Für zukünftige Veranstaltungen erhofft sich St.Gallen-Bodensee Tourismus positive Effekte bei den Infrastrukturen, die über den Event hinausgehen. Dazu gehören eine nachhaltige Tourismusentwicklung, die Stärkung des Gemeinschaftsgefühls und die weitere Positionierung der Region als attraktives Ziel für internationale Besucher. Durch die Integration des Legacy Approaches in die Eventplanung strebt St.Gallen-Bodensee an, nicht nur erfolgreiche, sondern auch nachhaltige und gemeinnützige Veranstaltungen zu schaffen, die langfristig zum Wohl der Region und ihrer Bewohner beitragen.

Thomas Kirchhofer, Direktor, St.Gallen-Bodensee Tourismus

Sporteventstrategie mir allen Aspekten

Sportveranstaltungen spielen eine wichtige Rolle für die Sport- und Infrastrukturentwicklung, unterstützen die direkte Wertschöpfung und leisten einen wesentlichen Beitrag zur Steigerung der Begehrlichkeit einer Destination sowie zur Stärkung der regionalen Identität.

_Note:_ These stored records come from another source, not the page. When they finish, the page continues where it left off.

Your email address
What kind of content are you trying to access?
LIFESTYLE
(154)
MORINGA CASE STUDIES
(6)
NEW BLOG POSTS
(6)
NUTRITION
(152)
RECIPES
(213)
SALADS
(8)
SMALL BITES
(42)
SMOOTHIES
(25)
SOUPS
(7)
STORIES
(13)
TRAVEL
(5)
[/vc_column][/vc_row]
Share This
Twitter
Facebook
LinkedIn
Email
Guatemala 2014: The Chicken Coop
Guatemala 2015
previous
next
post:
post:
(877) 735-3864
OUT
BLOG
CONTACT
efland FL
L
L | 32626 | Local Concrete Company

Große Sportereignisse im Outdoorbereich tragen aufgrund der damit verbundenen Medialisierung das Image der Destination in die Welt hinaus und sind ein entscheidender Faktor zur Steigerung der Bekanntheit und Attraktivität einer Destination für strategisch definierte Zielgruppen. Internationale Events tragen auch zu zahlreichen kurzfristigen Effekten wie direkter Wertschöpfung, Steigerung der Nächtigungszahlen in der Nebensaison oder Vermittlung von aktuellen Wetter- und Angebotsbildern bei.

Die regelmäßige Ausrichtung von Breiten- und Spitzensportveranstaltungen in verschiedenen Sportarten mit attraktiven Rahmenprogrammen bringt jedoch sowohl klare Vorteile für die einheimische Bevölkerung und die Besucher als auch negative Begleiterscheinungen wie Lärm oder vorübergehend erhöhtes Verkehrsaufkommen mit sich. Eine Sporteventstartegie für eine Destination sollte alle diese Aspekte berücksichtigen.

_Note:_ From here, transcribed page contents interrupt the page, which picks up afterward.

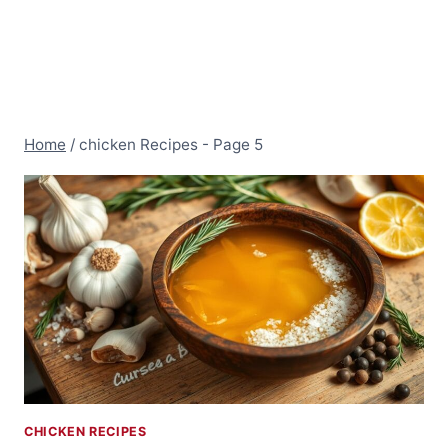
Home
/
chicken Recipes
- Page 5
CHICKEN RECIPES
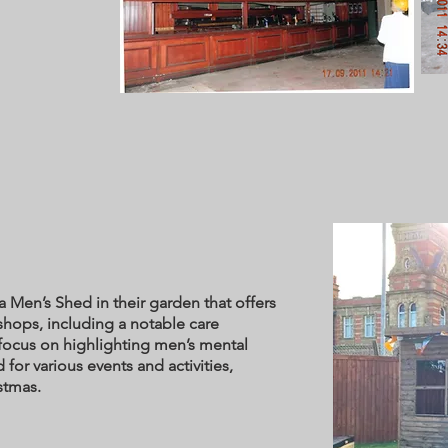
s
 Men’s Shed in their garden that offers
shops, including a notable care
focus on highlighting men’s mental
 for various events and activities,
ristmas.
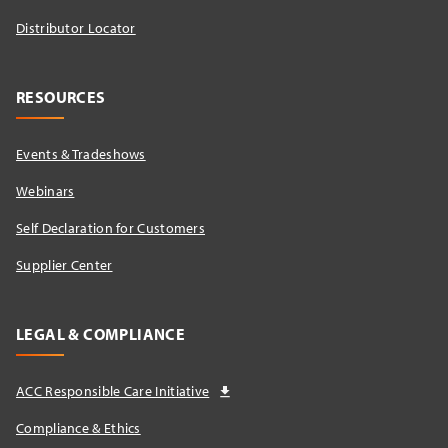
Distributor Locator​
RESOURCES
Events & Tradeshows
Webinars
Self Declaration for Customers
Supplier Center
LEGAL & COMPLIANCE
ACC Responsible Care Initiative
Compliance & Ethics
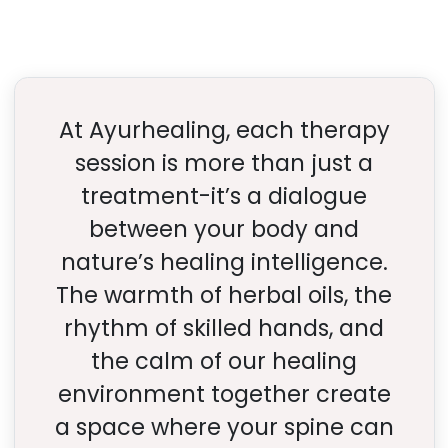
At Ayurhealing, each therapy
session is more than just a
treatment-it’s a dialogue
between your body and
nature’s healing intelligence.
The warmth of herbal oils, the
rhythm of skilled hands, and
the calm of our healing
environment together create
a space where your spine can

Katarzyna Kasia Gaczorek, Leitung Events & PR, Tirol Werbung

@Tirol Werbung

Öffentliche Diskussion

Die Frage nach der «Legacy» von Grossveranstaltungen ist für die Destinationen nicht neu. Als Austragungsort von zwei Olympischen Spielen, fünf alpinen Ski Weltmeisterschaften und einer Vielzahl weitere Weltmeisterschaften, wiederkehrenden Weltcups und Veranstaltungen nationaler und internationaler Bedeutung setzt sich die Destination Engadin und St. Moritz seit Jahrzehnten und auch heute wiederholt mit dieser Frage der langfristigen Wirkung auseinander.

Was sich jedoch verändert hat, ist der Fokus und die Erwartung der Stakeholder sowie die öffentliche Diskussion zum Thema «Legacy». Dabei sind die Nutzung von bestehender und auch aktiv genutzter Infrastruktur, die Auswahl von klimatisch geeigneter Austragungsorte und nicht zuletzt damit verbunden auch die Minimierung des ökologischen Fussabdruckes absolut zurecht zu einem absoluten Muss-Kriterium geworden. 

Am Beispiel des Engadins zeigt sich in einer weltweit einzigartigen Historie von Grossveranstaltungen, dass sich eine Destination in einem intelligenten Zusammenspiel einer Infrastrukturstrategie, tourismus-strategischer Geschäftsfeldern und gezielt gewählter Grossveranstaltungen als kommunikative und integrative Leuchttürme erfolgreich positionieren und auch innovieren kann. Dies zeigt sich beispielsweise auch hinsichtlich der bevorstehenden FIS Freestyle Weltmeisterschaften 2025 sowie des Interesses an einer erstmaligen Austragung von FIS Games im Jahre 2028.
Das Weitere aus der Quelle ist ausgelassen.